Segment Start: Data supplied

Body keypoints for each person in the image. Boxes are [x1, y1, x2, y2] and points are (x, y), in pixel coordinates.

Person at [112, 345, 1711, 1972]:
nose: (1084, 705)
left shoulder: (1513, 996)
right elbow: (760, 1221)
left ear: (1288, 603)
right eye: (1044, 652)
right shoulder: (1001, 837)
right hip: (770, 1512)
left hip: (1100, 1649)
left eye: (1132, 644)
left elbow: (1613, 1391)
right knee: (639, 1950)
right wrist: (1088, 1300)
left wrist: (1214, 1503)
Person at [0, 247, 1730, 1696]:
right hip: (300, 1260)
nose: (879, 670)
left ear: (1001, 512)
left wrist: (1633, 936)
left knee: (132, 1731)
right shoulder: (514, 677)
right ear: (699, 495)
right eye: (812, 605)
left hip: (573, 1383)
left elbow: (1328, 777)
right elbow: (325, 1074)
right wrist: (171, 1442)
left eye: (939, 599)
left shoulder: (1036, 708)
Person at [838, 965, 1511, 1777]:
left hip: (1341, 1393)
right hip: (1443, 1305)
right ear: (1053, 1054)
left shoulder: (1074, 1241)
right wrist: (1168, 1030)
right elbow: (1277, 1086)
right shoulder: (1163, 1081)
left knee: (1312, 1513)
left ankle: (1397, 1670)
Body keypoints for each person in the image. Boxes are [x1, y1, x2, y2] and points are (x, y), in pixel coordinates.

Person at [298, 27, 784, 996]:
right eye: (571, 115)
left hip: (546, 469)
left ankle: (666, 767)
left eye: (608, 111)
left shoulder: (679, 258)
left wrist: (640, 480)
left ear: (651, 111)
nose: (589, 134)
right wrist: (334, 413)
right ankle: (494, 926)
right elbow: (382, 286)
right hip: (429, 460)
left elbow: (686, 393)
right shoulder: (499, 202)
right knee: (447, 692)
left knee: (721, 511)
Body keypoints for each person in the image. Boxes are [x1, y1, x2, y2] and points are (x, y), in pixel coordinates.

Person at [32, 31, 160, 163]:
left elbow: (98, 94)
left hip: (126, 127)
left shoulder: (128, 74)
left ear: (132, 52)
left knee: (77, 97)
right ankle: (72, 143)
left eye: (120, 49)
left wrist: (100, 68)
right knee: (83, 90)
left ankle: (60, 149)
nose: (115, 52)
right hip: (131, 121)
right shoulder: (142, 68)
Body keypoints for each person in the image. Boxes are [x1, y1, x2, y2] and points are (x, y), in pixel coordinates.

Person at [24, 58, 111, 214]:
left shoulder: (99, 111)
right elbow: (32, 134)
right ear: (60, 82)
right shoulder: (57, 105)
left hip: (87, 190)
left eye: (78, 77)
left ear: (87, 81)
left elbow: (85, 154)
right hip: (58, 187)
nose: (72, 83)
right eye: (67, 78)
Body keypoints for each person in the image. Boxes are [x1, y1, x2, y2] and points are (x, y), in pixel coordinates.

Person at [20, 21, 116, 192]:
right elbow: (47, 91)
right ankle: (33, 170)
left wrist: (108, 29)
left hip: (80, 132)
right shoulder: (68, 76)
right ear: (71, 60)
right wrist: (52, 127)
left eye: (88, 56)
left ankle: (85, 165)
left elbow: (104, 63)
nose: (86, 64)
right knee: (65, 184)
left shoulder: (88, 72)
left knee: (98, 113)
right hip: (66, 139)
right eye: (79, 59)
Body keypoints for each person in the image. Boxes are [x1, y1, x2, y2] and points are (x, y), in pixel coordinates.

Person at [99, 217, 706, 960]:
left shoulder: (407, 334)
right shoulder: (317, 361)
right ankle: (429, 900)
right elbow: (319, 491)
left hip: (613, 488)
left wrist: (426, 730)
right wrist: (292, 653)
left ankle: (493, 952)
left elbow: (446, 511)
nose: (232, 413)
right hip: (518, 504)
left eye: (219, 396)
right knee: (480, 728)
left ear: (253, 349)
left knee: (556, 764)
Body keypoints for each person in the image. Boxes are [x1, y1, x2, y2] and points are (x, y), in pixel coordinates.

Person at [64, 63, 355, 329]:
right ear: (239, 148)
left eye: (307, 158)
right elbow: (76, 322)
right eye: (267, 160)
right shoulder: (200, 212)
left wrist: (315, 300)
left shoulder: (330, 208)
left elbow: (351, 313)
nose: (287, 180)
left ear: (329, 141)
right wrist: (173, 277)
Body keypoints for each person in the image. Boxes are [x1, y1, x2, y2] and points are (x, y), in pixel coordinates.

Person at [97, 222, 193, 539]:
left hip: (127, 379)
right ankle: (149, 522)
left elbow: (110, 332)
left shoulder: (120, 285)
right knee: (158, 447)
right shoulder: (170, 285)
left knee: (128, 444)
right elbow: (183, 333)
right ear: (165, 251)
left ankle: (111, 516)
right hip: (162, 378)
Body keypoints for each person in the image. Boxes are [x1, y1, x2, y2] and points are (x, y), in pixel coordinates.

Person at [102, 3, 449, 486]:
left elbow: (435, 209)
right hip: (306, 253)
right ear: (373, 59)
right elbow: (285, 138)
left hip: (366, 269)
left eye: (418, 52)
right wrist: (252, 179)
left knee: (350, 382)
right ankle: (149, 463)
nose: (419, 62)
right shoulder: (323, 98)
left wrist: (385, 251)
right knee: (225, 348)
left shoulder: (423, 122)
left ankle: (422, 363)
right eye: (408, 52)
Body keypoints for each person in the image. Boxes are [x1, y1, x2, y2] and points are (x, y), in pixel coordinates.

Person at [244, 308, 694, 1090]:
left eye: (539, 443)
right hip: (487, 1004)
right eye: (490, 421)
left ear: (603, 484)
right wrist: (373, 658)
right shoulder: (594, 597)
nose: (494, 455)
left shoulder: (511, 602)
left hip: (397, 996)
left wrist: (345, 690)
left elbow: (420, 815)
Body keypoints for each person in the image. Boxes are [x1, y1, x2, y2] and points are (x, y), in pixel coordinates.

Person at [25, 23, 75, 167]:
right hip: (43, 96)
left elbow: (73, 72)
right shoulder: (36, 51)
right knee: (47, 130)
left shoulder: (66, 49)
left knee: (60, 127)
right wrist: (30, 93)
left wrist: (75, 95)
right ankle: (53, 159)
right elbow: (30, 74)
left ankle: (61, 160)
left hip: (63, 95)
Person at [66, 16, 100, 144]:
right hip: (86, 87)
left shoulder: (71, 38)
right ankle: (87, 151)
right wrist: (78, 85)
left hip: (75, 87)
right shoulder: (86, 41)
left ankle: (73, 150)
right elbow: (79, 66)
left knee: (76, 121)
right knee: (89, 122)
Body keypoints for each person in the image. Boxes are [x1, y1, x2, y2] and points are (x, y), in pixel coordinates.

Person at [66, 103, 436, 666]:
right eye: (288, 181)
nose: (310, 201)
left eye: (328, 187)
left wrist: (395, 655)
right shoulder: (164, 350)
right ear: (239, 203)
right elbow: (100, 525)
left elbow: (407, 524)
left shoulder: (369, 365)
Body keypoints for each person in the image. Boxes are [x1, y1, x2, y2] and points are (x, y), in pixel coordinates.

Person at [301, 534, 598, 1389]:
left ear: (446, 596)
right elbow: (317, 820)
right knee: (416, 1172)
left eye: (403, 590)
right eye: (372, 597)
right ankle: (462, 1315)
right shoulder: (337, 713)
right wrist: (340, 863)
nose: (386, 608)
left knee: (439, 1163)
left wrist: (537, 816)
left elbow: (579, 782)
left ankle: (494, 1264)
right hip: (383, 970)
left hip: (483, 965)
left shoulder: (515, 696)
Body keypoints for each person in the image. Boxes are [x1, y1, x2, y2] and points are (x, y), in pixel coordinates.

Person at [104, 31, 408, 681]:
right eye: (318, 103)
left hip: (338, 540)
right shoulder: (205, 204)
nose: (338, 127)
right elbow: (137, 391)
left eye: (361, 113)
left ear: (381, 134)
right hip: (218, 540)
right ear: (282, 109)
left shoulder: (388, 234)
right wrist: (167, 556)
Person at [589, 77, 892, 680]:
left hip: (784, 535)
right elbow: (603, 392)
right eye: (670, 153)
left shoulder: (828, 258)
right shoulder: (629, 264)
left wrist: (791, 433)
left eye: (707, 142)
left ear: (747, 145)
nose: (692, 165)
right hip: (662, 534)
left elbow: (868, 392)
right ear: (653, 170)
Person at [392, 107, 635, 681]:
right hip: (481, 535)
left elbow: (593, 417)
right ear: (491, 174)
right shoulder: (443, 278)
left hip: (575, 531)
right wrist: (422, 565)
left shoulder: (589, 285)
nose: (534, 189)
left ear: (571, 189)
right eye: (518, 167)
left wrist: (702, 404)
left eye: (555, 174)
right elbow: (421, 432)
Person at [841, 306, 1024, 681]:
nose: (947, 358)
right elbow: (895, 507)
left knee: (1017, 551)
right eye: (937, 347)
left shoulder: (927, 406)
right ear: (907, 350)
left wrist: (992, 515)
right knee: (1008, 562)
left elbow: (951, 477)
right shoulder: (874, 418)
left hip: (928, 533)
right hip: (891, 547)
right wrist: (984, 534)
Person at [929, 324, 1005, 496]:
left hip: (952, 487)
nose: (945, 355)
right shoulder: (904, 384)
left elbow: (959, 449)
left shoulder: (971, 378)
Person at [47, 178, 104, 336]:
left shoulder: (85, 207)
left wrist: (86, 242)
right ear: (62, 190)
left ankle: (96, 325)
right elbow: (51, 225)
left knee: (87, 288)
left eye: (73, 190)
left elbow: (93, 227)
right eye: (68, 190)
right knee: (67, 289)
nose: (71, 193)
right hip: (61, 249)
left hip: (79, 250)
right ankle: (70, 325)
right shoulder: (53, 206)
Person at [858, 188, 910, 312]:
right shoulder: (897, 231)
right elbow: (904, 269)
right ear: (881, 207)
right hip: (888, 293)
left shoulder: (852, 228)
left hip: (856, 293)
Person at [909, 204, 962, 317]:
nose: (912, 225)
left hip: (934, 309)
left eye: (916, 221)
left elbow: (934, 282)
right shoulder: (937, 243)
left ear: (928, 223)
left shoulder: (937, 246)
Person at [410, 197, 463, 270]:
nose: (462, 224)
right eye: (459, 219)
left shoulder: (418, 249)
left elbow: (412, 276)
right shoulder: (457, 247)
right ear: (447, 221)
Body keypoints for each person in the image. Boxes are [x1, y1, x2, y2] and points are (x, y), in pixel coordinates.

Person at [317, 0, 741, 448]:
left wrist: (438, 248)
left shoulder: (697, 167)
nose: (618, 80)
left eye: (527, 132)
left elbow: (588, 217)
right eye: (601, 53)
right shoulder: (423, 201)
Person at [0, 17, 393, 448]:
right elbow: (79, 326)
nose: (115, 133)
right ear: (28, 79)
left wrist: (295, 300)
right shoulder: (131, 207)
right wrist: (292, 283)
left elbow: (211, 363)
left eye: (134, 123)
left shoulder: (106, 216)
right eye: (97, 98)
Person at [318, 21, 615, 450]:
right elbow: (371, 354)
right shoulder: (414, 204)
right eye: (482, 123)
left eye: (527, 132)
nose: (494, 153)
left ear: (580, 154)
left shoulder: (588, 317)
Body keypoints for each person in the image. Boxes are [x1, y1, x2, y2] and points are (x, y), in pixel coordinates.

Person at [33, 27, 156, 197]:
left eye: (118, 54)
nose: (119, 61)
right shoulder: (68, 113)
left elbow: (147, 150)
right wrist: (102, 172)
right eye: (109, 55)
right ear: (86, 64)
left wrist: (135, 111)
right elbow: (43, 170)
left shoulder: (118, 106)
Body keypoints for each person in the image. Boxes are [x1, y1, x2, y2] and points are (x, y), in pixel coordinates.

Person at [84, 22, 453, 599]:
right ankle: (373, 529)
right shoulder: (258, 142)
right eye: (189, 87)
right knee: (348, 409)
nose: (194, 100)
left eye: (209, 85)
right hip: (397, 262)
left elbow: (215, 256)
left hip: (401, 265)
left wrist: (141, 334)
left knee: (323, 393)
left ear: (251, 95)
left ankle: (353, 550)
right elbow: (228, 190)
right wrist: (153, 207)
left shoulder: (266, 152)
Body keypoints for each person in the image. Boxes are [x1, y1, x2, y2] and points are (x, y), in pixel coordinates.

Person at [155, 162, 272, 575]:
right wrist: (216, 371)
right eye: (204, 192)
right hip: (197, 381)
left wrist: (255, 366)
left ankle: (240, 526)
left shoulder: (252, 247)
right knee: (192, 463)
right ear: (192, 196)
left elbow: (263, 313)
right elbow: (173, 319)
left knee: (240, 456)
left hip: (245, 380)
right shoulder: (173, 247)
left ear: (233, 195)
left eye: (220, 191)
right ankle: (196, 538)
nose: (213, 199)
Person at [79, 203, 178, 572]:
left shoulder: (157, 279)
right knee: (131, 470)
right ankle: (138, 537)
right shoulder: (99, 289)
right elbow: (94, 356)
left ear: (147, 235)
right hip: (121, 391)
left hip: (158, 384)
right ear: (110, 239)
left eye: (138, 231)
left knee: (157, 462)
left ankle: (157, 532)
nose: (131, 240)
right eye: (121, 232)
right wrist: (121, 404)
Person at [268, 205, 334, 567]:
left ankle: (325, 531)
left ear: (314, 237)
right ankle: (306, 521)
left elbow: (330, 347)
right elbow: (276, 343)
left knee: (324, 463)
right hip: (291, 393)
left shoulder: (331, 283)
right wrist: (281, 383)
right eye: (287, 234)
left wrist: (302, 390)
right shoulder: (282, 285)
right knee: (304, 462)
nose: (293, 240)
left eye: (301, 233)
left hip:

Segment End: Data supplied

* _Assignment_:
Once you find the line with "left elbow: (104, 63)" above, print it and every line after it up to and including the line with "left shoulder: (407, 334)", exactly as written and nothing else.

* _Response_:
left elbow: (104, 63)
nose: (86, 64)
right knee: (65, 184)
left shoulder: (88, 72)
left knee: (98, 113)
right hip: (66, 139)
right eye: (79, 59)
Body keypoints for each person in the image. Boxes are [x1, y1, x2, y2] and points are (x, y), in pixel coordinates.

Person at [99, 217, 706, 960]:
left shoulder: (407, 334)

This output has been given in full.